Pakistan’s FinTech Startup AdalFi Rraises $7.5m Funding Round
With AI-powered underwriting steps and credit scoring, AdalFi has constructed the essential infrastructure for instant loans and control smart, for SMEs and customers in Pakistan. These contain unsecured loan products such as revolving finance facilities, credit cards, and term loans, for SMEs and customers respectively.
Salman Akhtar, CEO and co-founder of AdalFi commented: “Pakistan has 50 million bank accounts yet only 2 million of these individuals and businesses have any credit relationship with their bank. The high cost of loan origination driven by physical verification of identity, assets, and financial health (in the absence of credit scoring) has restricted credit access to thin, top-tier customers. AdalFi’s digital lending platform allows partner banks to instantly credit score the other 95% of their existing customers who have never been lent to and cross-sell loans to them.”

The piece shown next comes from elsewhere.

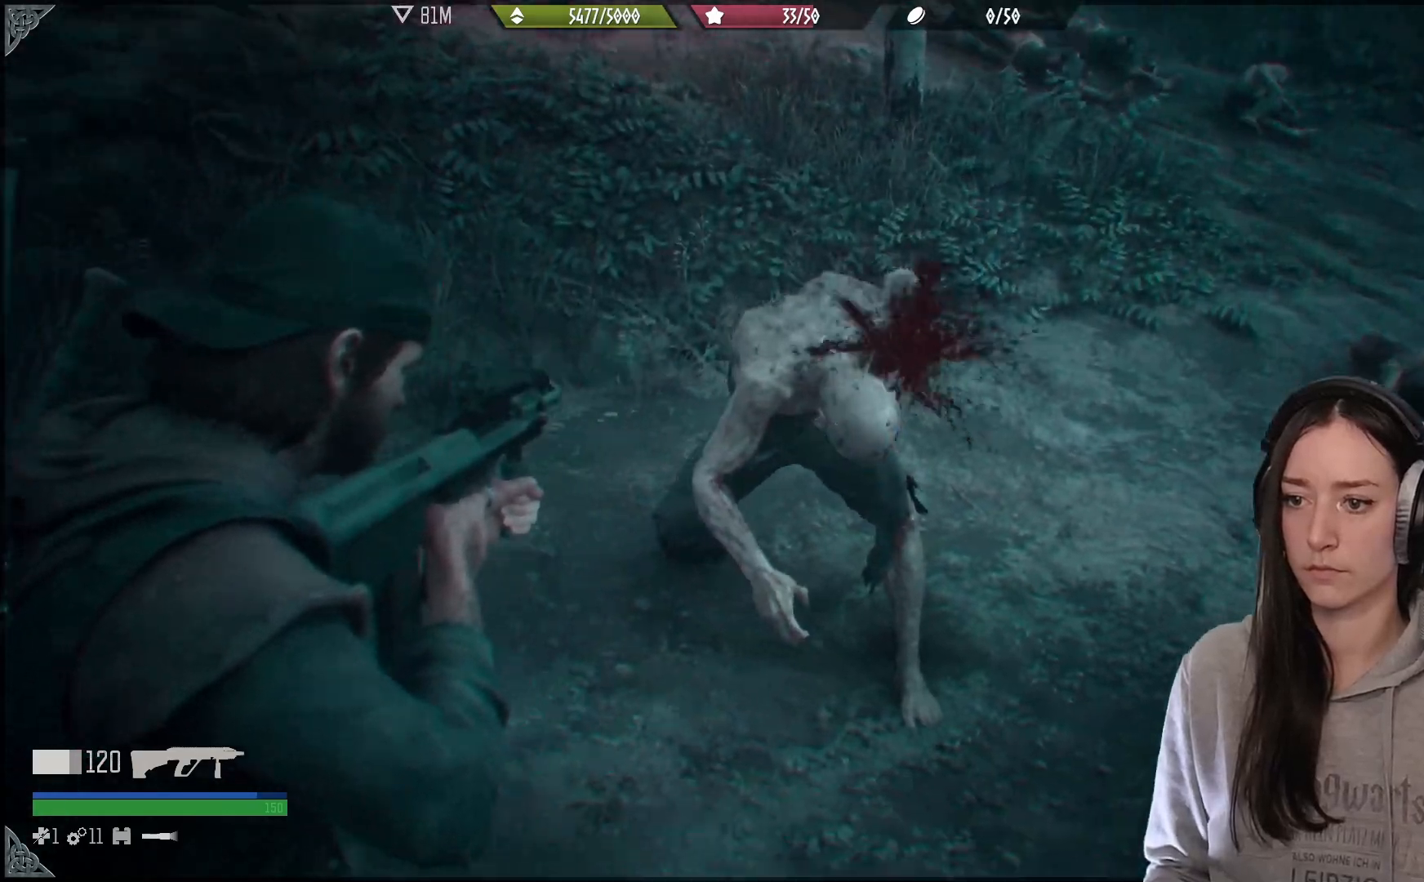
{"dt_ms": 500, "buttons": ["R2"], "left_stick": "center", "right_stick": "up-left", "events": [[17, "right_stick", "center"], [83, "left_stick", "up"], [133, "L2", "up"], [133, "left_stick", "up-right"], [183, "right_stick", "up-left"], [267, "left_stick", "right"], [450, "left_stick", "center"]]}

Salman Akhtar added: “In essence, we have built better underwriting models for banks. Not only have we lowered the cost of credit scoring and underwriting and therefore the cost of credit but we changed their outlook and got them to change their approach. Banks have been drawn to AdalFi because we offer rigorous credit scoring to ensure portfolio quality with zero-cost customer conversion (from depositors to borrowers). Moreover, we enable a breakthrough in customer experience with instant, smart loans which completely transform customer value delivery.”

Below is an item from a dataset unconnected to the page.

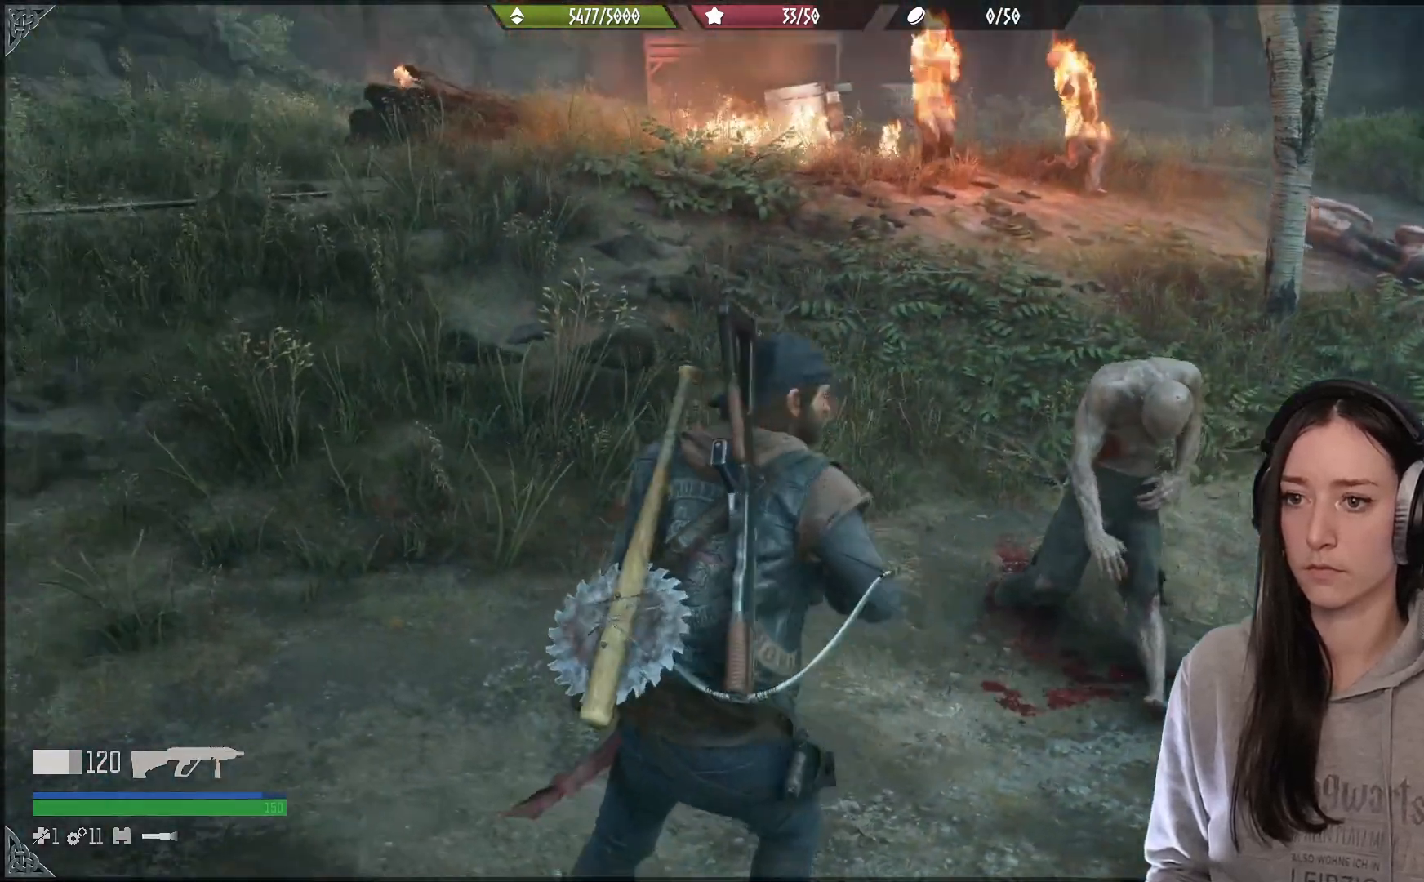
{"dt_ms": 500, "buttons": [], "left_stick": "center", "right_stick": "center", "events": [[67, "R2", "up"], [100, "right_stick", "center"]]}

The organization will use the allocation for its ambition to be the leading digital loan solutions provider in the APAC area and beyond.
Amir Farha, Managing Partner at COTU Ventures concluded by saying,“Salman excited us from our first interaction. He and his team’s level of experience and track record building software for financial institutions is a rarity in this space. When you combine that with the innovative solution that AdalFi offers, specifically with its AI-powered scoring model that is scalable and frictionless, you have all the ingredients to massively transform the credit industry. The fact that they have already secured partnerships with the leading banks in the country, and have already facilitated new unsecured lending channels for their clients in such a short space of time, gives us confidence that they have an incredibly exciting future ahead of them.”